Moran CORE (Clinical Ophthalmology Resource for Education), , is the first multimedia ophthalmology education resource of its kind. The site is not only open-access and peer-reviewed, its content complements the field's main curricula from the American Academy of Ophthalmology and International Council of Ophthalmology.

Moran CORE empowers international physicians like Saiko Mangumbe, MD, a third-year resident from Zimbabwe observing at Moran.

"I use it to learn surgical procedures because the videos are so clear and the procedures so well-explained that, with some guidance, it is easy to follow the steps," said Mangumbe, 32. "The website is also easy to access, wherever you are."

More international medical professionals like Mangumbe must be trained to build access to eye care where it's desperately needed but they can't all come to Moran.

"Access to high-quality learning is one of the first steps in addressing curable blindness on a global scale, and CORE provides that," said Moran Eye Center Director of Education Jeff Pettey, MD, who also serves as co-medical director of Moran's Global Outreach Division.

For medical students, a unique section of the website provides general ophthalmology knowledge such as how to give an eye exam that's disappearing from general medical education.

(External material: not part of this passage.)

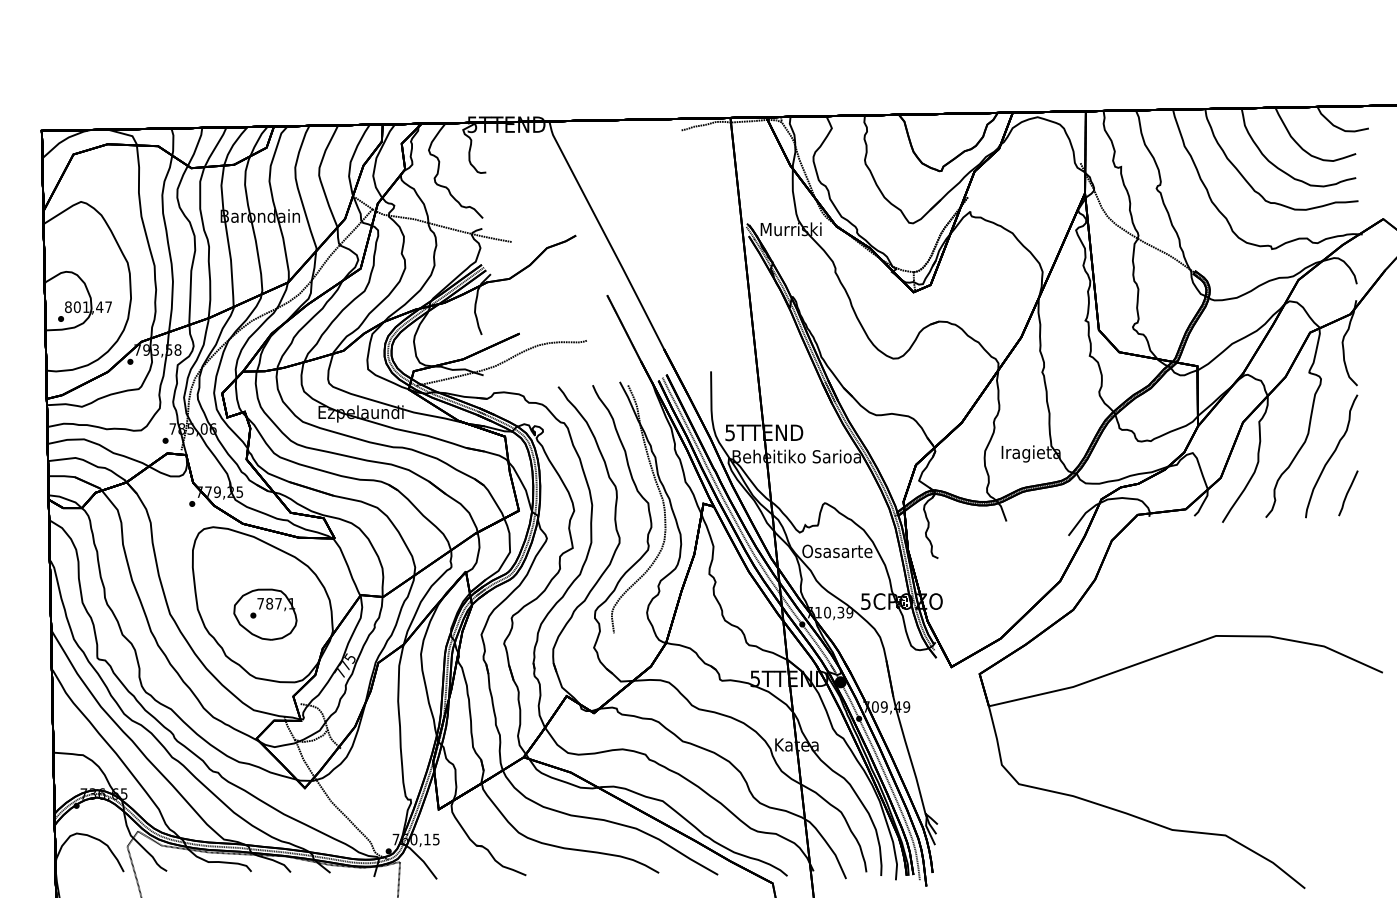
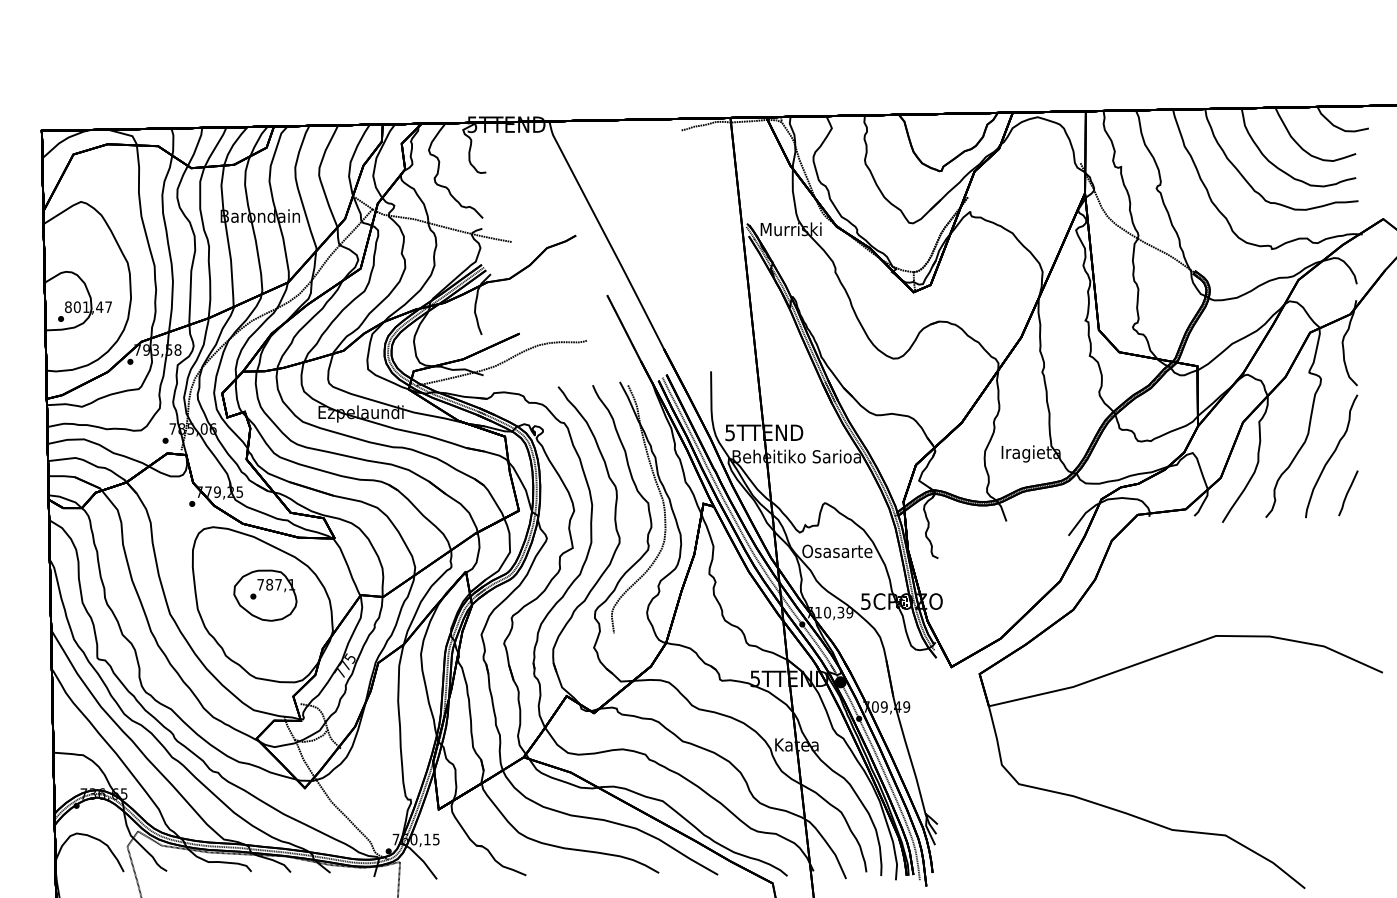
part at (265, 614) position: (265, 614) -> (265, 595)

"Not every medical student does an ophthalmology rotation these days and some programs have even distilled the eye down to just three or four lectures," said Moran's Griffin Jardine, MD. "But there are so many systemic diseases that show up first in the eyes. The more a primary care physician knows about how to filter out urgent or non-urgent eye conditions, the better it is for patients."

Moran CORE offers a diverse array of resources for learners, including:

  • Hour-long grand rounds presentations, given weekly at Moran
  • Instructional surgical videos and medical photography, collected from more than 7,000 surgeries and 100,000 patient visits at Moran each year
  • More than 250 Moran faculty lectures given to residents during the first two years of residency
  • Medical student training in basic eye care
  • International curriculum, including best practices for outreach work

Produced in partnership with the Spencer S. Eccles Health Sciences Library, the site welcomes submissions from faculty, fellows, residents, and students in the U.S. and abroad.

"Moran CORE has been designed with usability in mind, and it's already gaining traction," said Kathleen B. Digre, MD, chair of the Moran CORE Website Committee. "To date, we've had visitors to the site from 133 different countries. Our goal is to be a permanent learning and reference tool that's changing eye care, and we're already on our way."